Qin Nan, whose Beijing-based company makes and installs air purifier systems, discovered in February that getting the financial help supposedly on offer to SMEs was not straightforward. When he asked his bank to delay loan repayments it refused, saying it has a limited quota for repayment delays. Mr. Qin is now trying to renew the loan but can only do so if he can find a credit company willing to guarantee it.

More ominously for China’s cash-strapped local governments, which in 2018 raised almost 40 percent of their total revenues from land sales, house sales across China’s 30 largest cities fell more than 80 percent in the first three weeks of February compared with the same period last year, according to official data.
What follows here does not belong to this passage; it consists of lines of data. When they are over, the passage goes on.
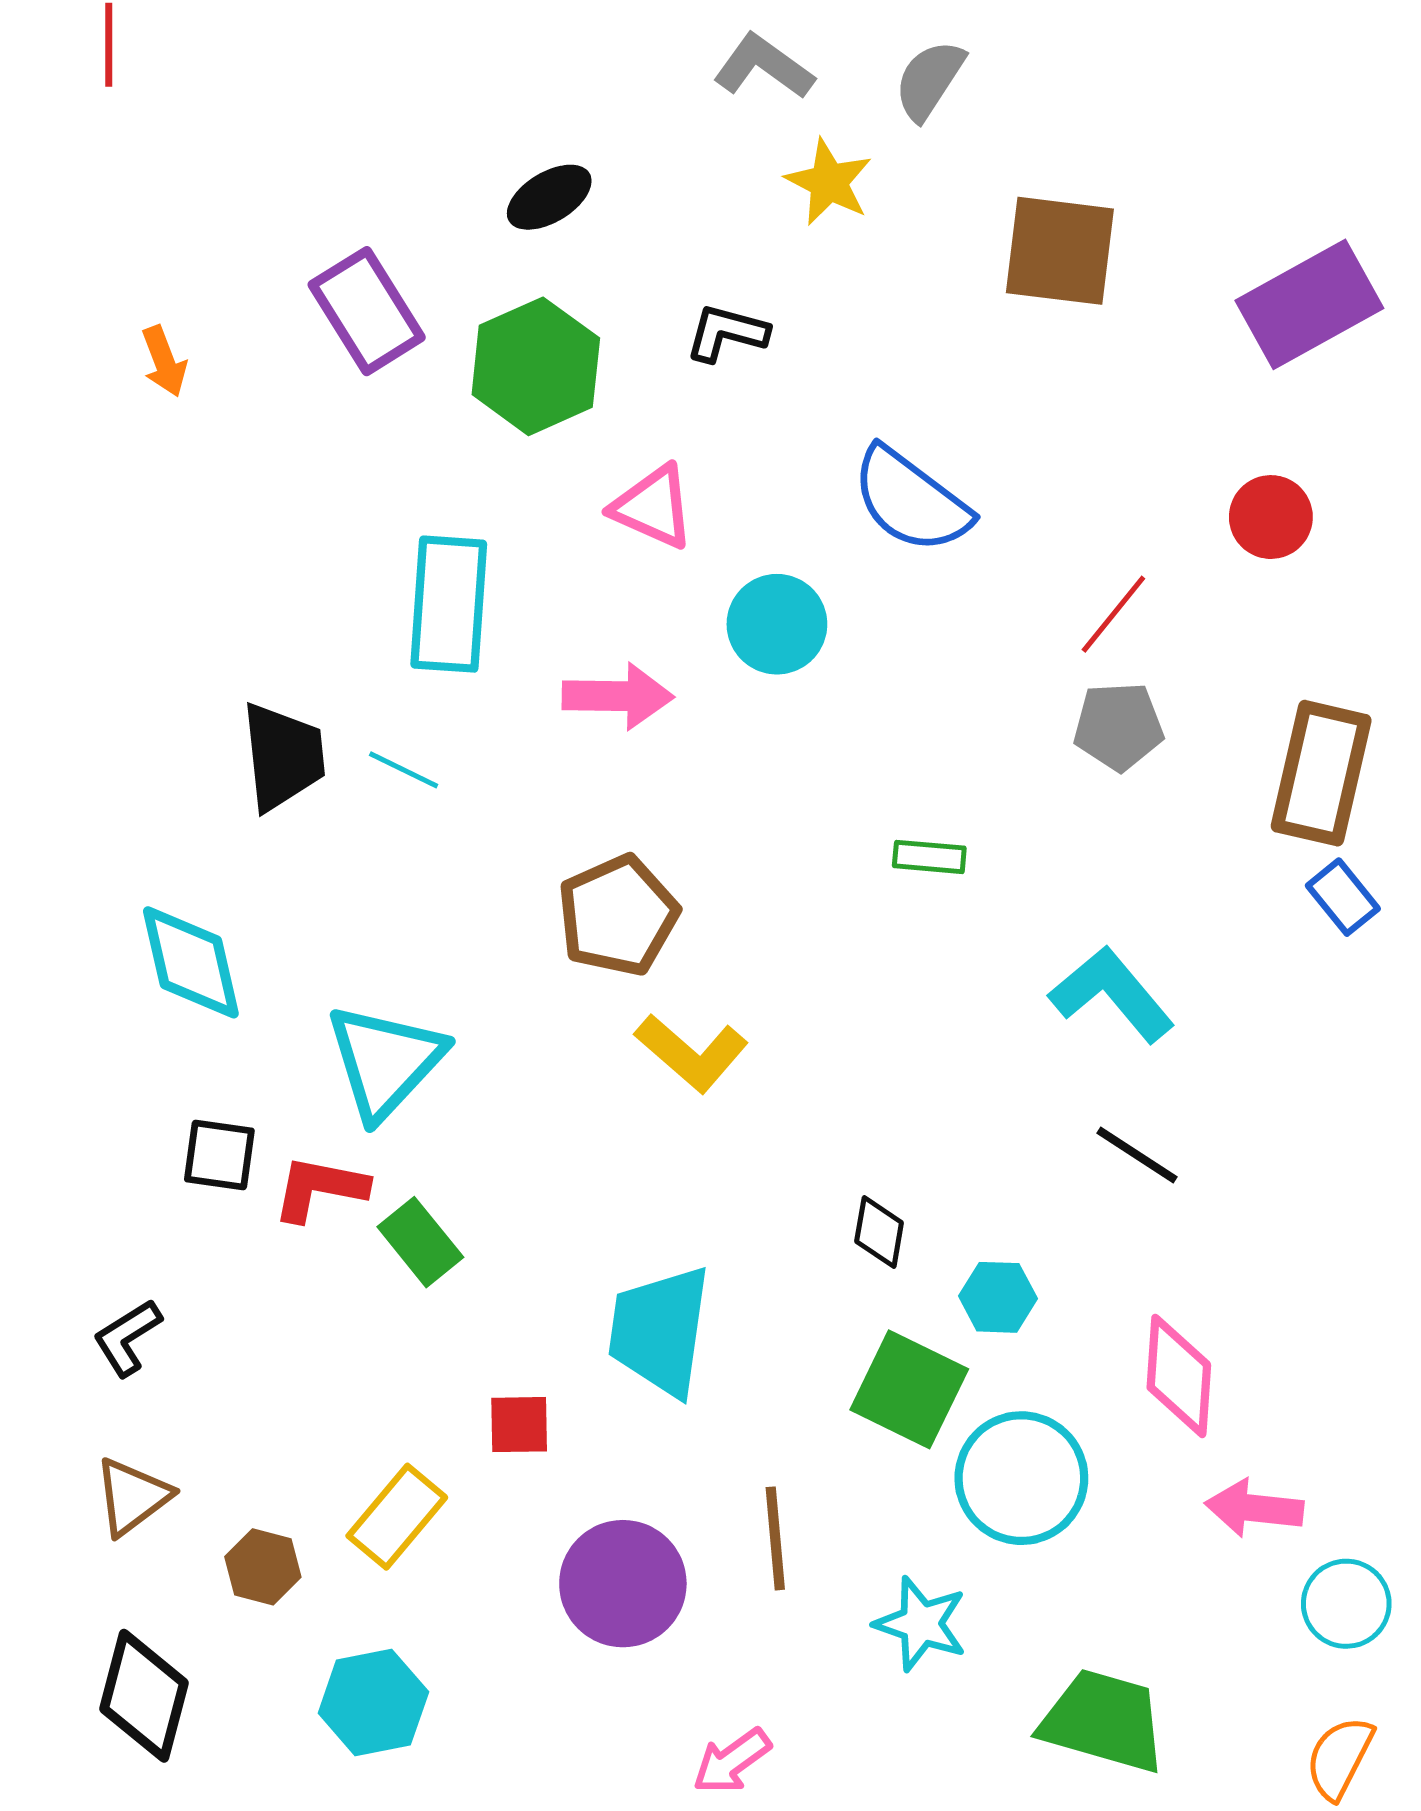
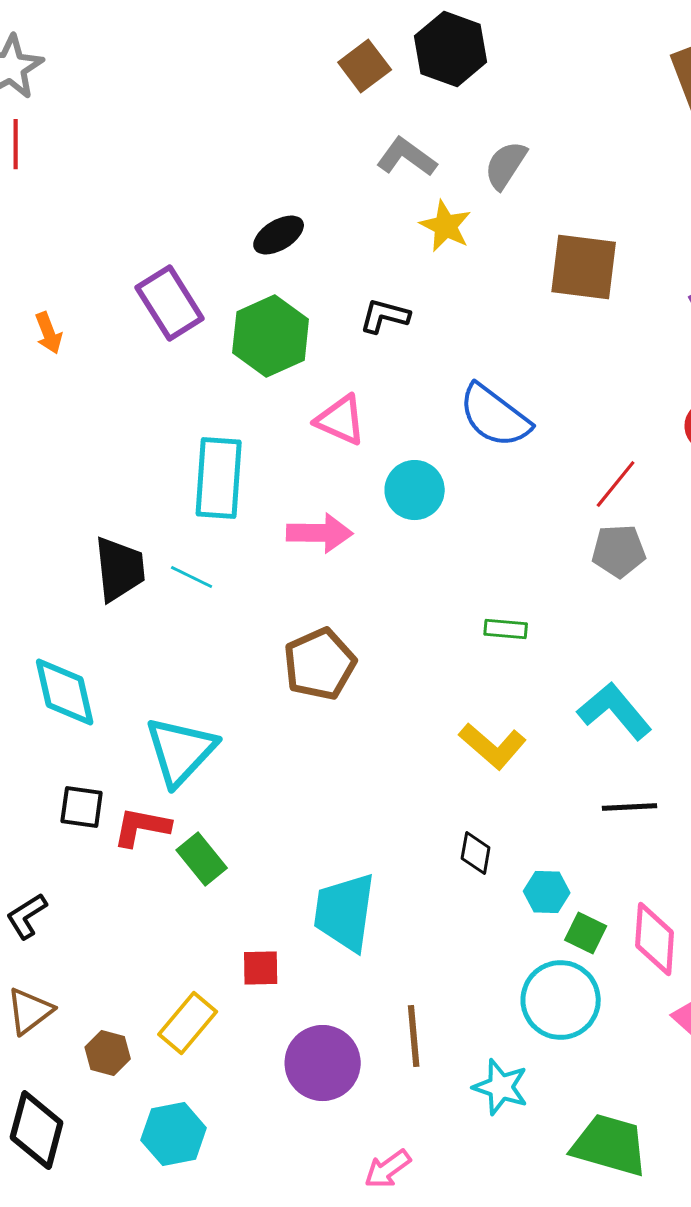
yellow L-shape: (692, 1053) -> (493, 746), moved
black line: (1137, 1155) -> (630, 807), turned -36
green square: (909, 1389) -> (586, 933), moved, size x0.6

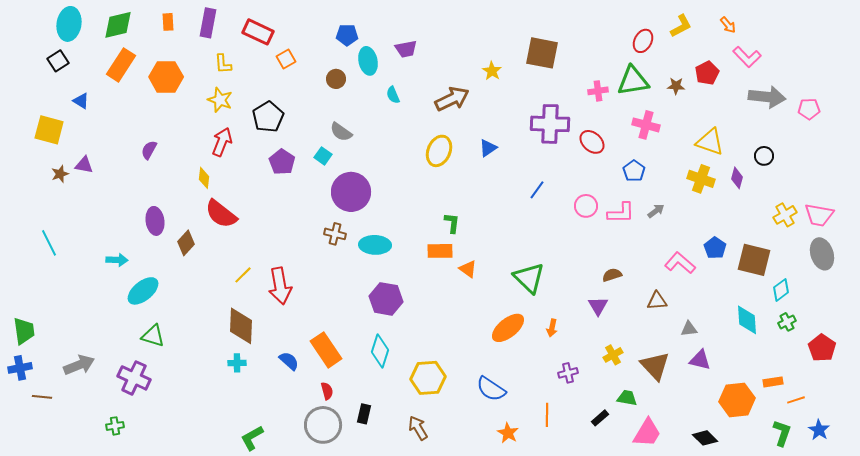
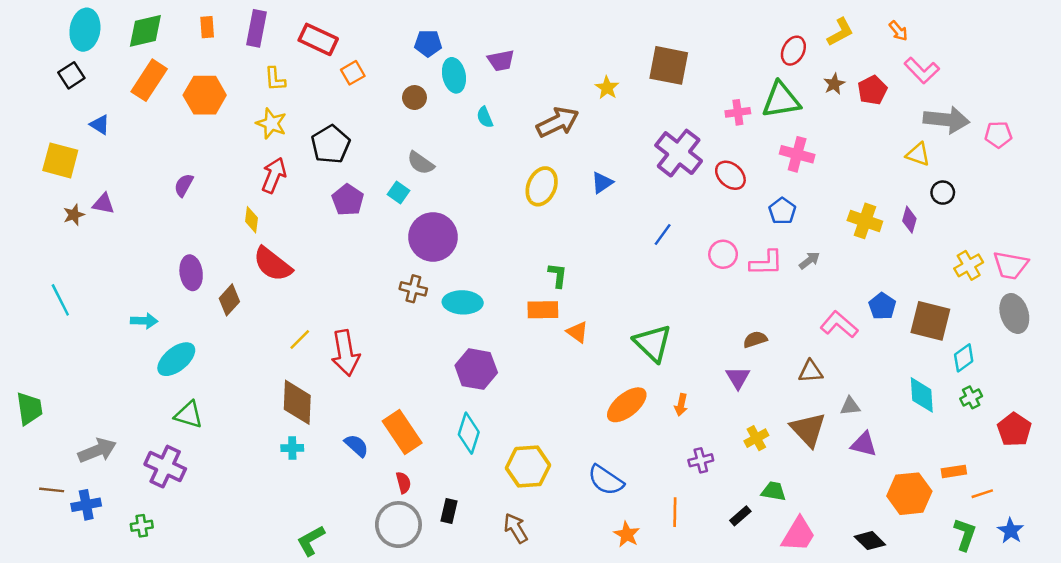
brown star: (676, 86) -> (834, 84), moved, turned -30
purple cross: (550, 124) -> (679, 153), turned 36
yellow triangle: (710, 142) -> (918, 154), moved, size x0.7
brown triangle: (655, 366) -> (808, 430), moved
blue cross: (20, 368) -> (86, 505), moved

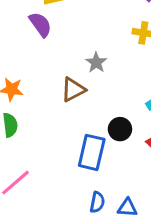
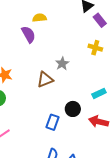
blue rectangle: (92, 152) -> (53, 122), size x0.7

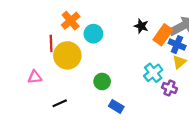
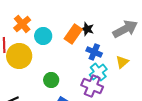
orange rectangle: (163, 35) -> (73, 34), moved
blue cross: (177, 45) -> (94, 52), moved
purple cross: (169, 88) -> (92, 86), moved, size x1.5

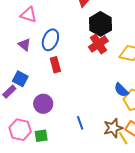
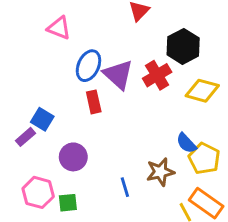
black hexagon: (101, 24) -> (183, 46), moved
purple triangle: (24, 45) -> (118, 74), moved, size x1.6
brown star: (113, 128) -> (160, 172), moved

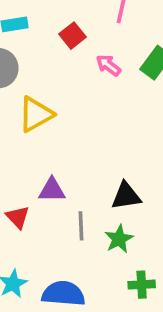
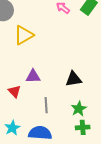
gray line: (81, 226) -> (46, 105), moved
green star: (119, 239) -> (79, 109), moved

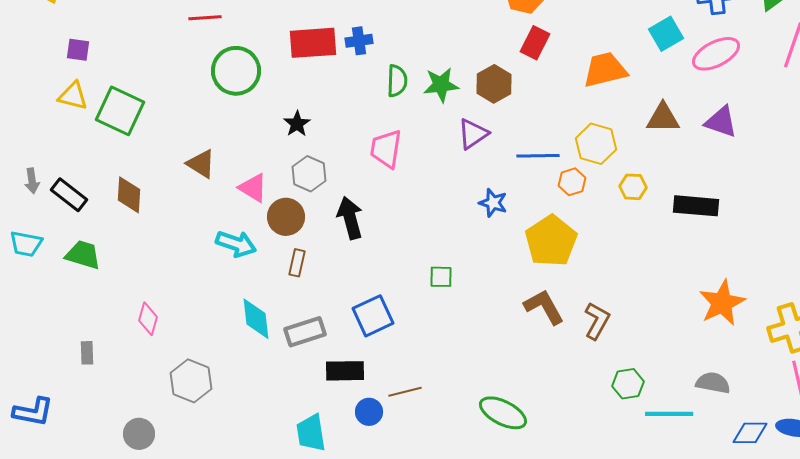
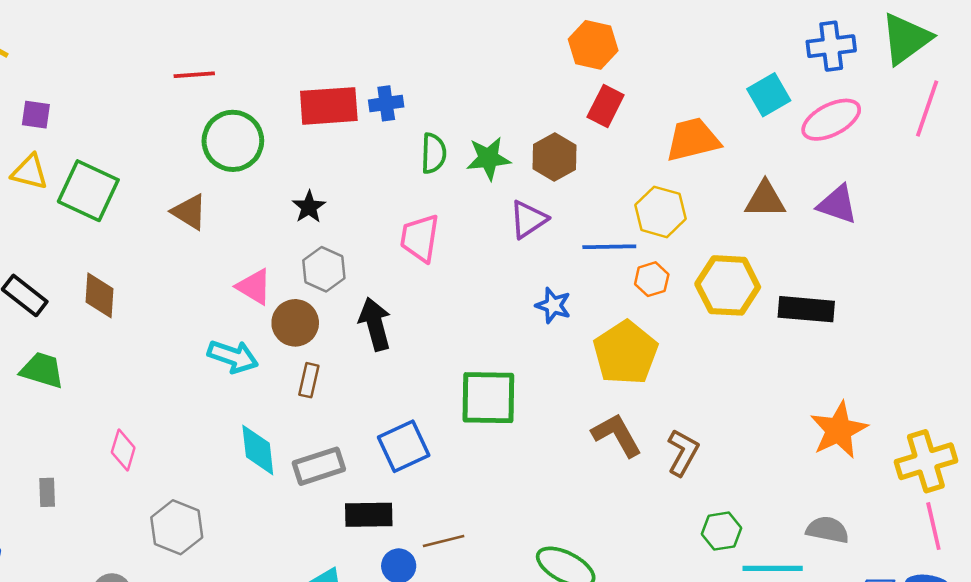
yellow hexagon: (596, 144) -> (660, 212), moved
brown triangle: (201, 164) -> (189, 212), moved
yellow hexagon: (633, 187) -> (728, 285), size x1.8
green square: (441, 277) -> (488, 398), size x2.0

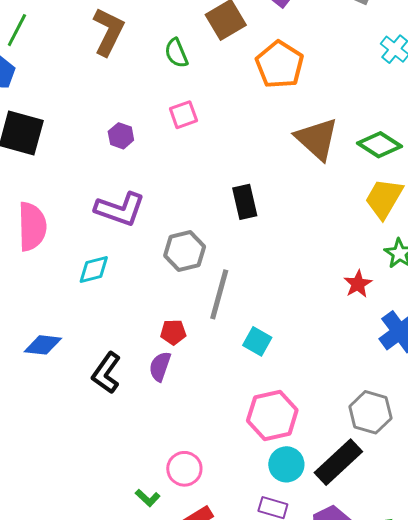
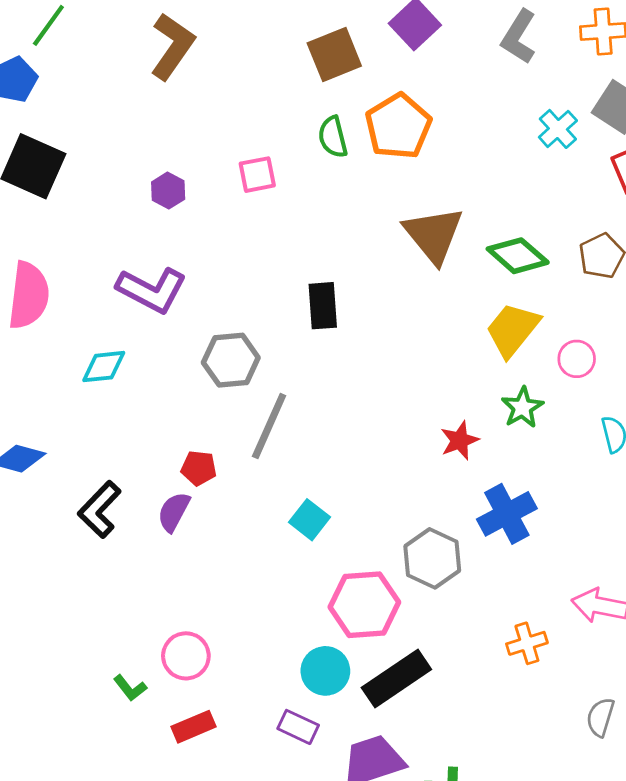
green semicircle: (176, 53) -> (333, 137), moved
cyan square: (257, 341) -> (310, 520), moved
gray hexagon: (370, 412) -> (432, 558), moved
pink hexagon: (272, 415) -> (364, 605), moved

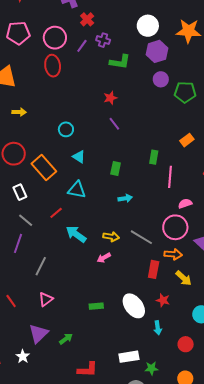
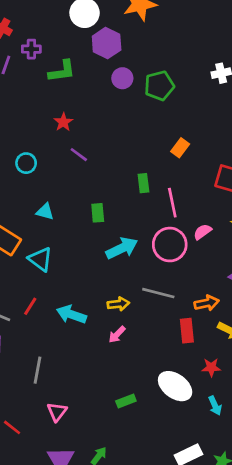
cyan circle: (66, 129) -> (26, 163), moved
cyan triangle: (77, 190) -> (40, 259), moved, turned 42
cyan arrow: (125, 198) -> (122, 248), size x1.6
red line: (56, 213) -> (30, 306), moved
pink circle: (175, 227) -> (170, 245), moved

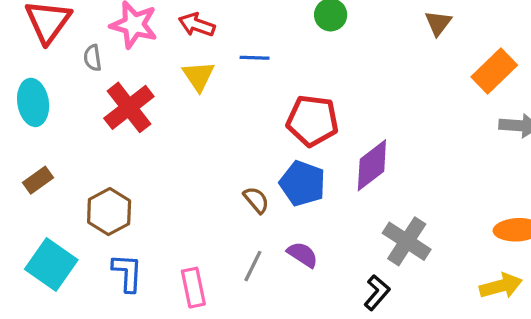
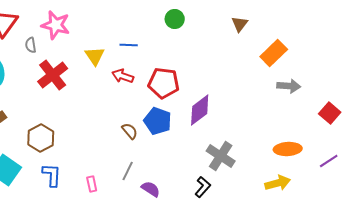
red arrow: (197, 25) -> (123, 76), moved
purple semicircle: (303, 255) -> (151, 189), moved
pink rectangle: (193, 288) -> (92, 184), size x0.7

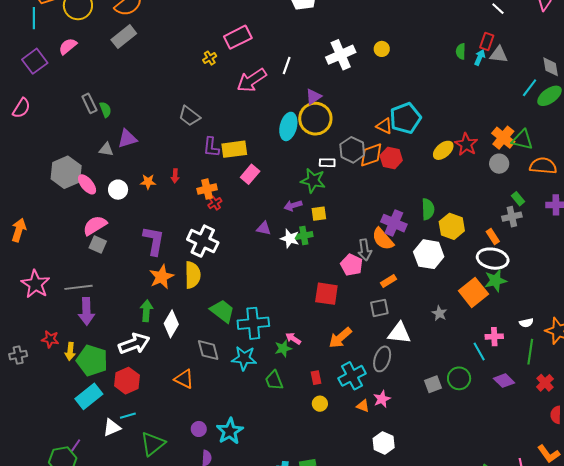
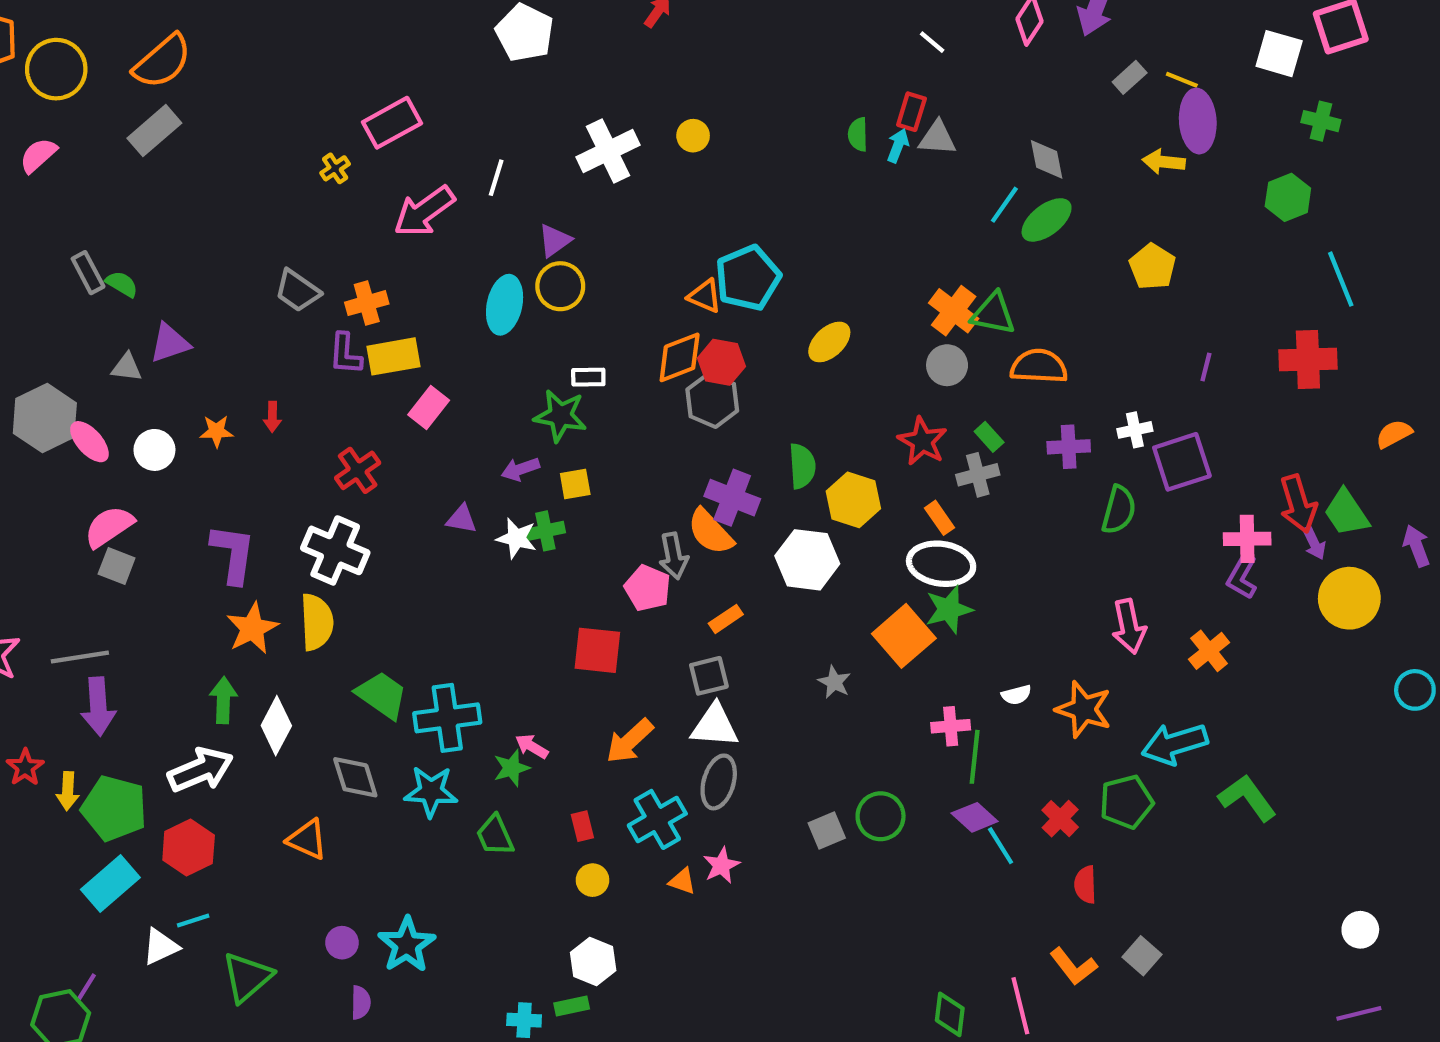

This has hit developers, which have tried but largely failed to entice buyers with online deals and steep discounts. Land sales are now running at less than a quarter of average levels, according to China Merchants Bank.

All of these unprecedented pressures, and Beijing’s responses to them, are shaping up to be the ultimate stress test of the Chinese party-state that Mr. Xi now dominates.

“How long will it take to restart the economy? It can’t just go from zero to full speed,” says Bilahari Kausikan, a former Singaporean diplomat who also points to the risk from the epidemic’s global spread.

“As [new case numbers in] China plateau, things are getting bad in the US and Europe. A synchronized slowdown will affect China. it’s not a universe unto itself.”